Professor Bridget Wilcken
Professor Bridget Wilcken has spent her professional life in the diagnosis and clinical care of individuals affected by metabolic disorders, and also has had extensive research interests in this area, in particular in homocystinuria. She is internationally recognized both for her contributions to the inborn errors field and to newborn screening.
Her early research interests saw her focus on homocystinuria and the clinical features and diagnosis of this in Australia. She was prominent in the introduction of betaine as a treatment in pyridoxine-non-responsive cases of homocystinuria. It is without a doubt that her research outcomes have resulted in an improvement in the quality of life of individuals affected by the disease.

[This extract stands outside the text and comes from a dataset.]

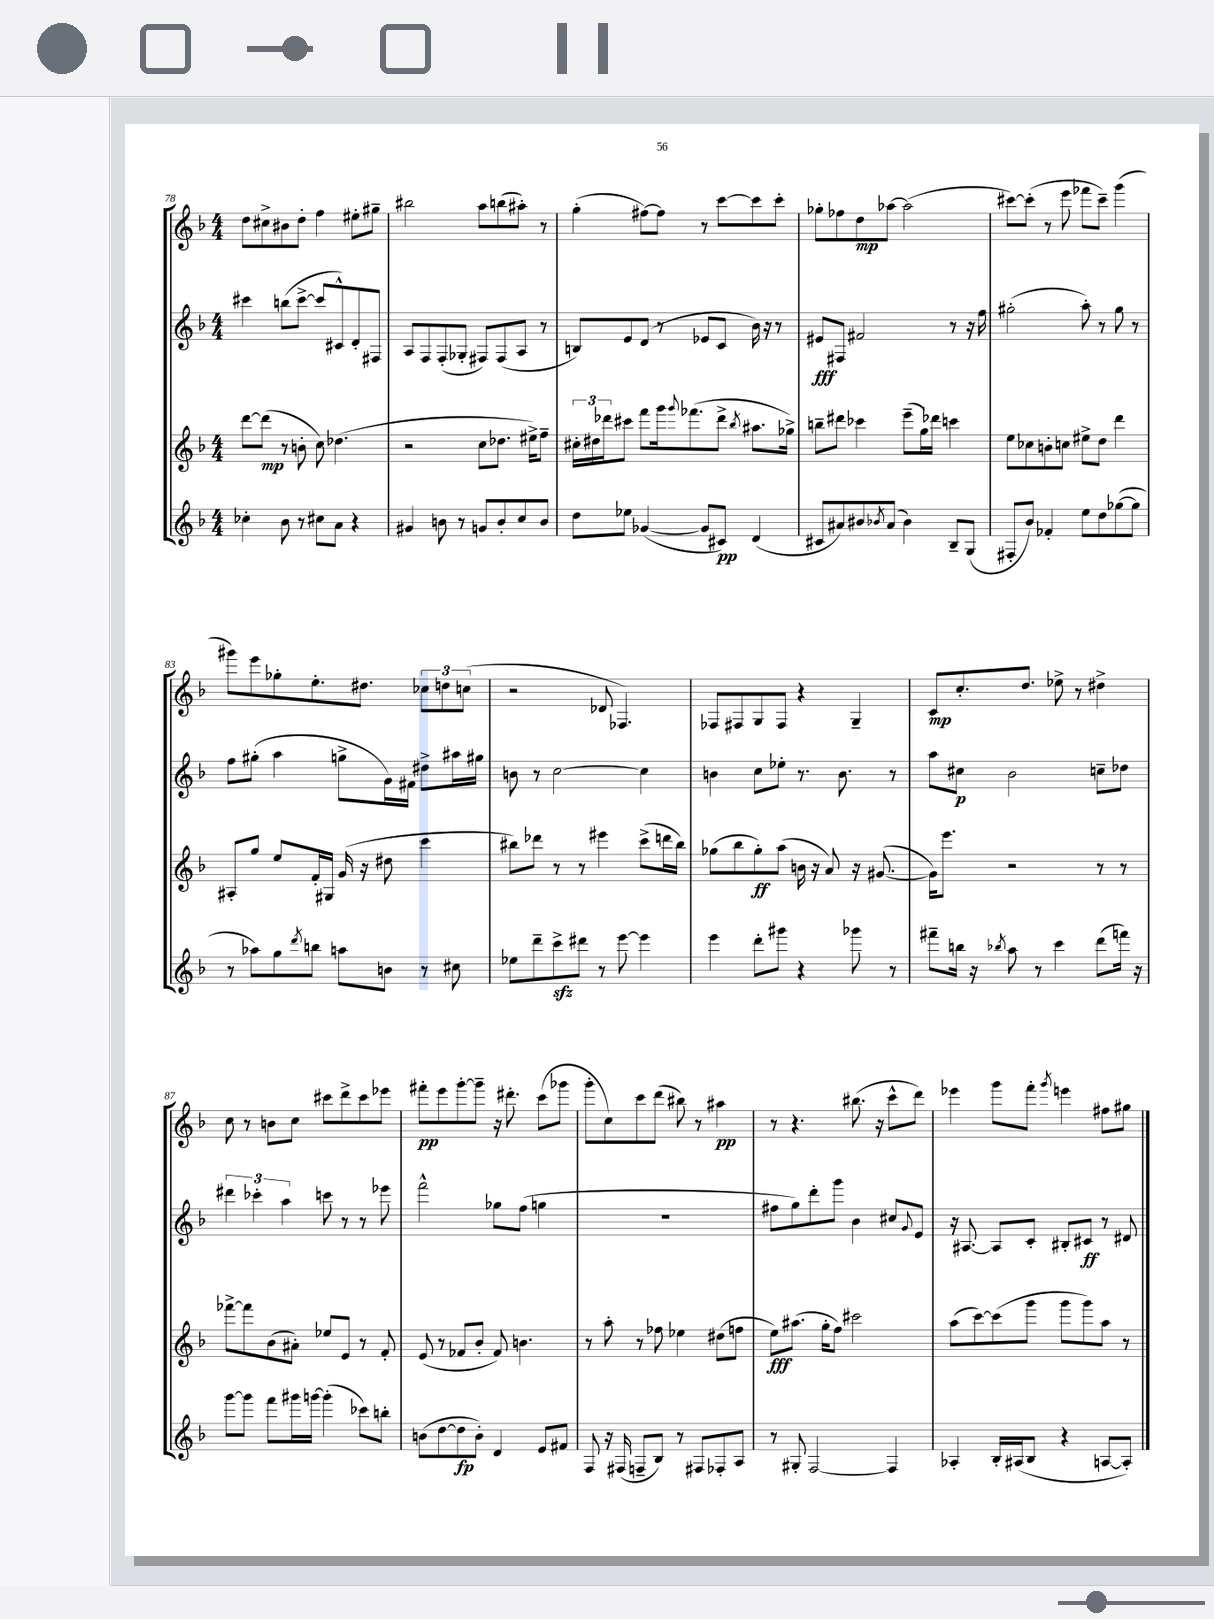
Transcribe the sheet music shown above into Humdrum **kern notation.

Professor Wilcken is a founding member of the Australasian Society for Inborn Errors of Metabolism, contributed substantially to the founding and organisation of the International Society for Neonatal Screening, has served on committees of professional organisations, authored numerous publications and several book chapters and given invited presentations both on metabolic diseases and newborn screening worldwide. She has a university appointment as Clinical Professor in the Discipline of Paediatrics, University of Sydney and was Clinical Director of the New South Wales Biochemical Genetics and Newborn Screening Services at the Children’s Hospital at Westmead.
She graduated in medicine from Edinburgh in 1956 and worked in Edinburgh and London before coming to Sydney, Australia. She is former President of the Human Genetics Society of Australasia, the International Society for Neonatal Screening (ISNS), and the Australasian Society for Inborn Errors of Metabolism, and former chair of the Genetics Services Advisory Committee for New South Wales. In 2002 she was awarded the Order of Australia and in 2004 the Guthrie Medal of the ISNS for services to newborn screening.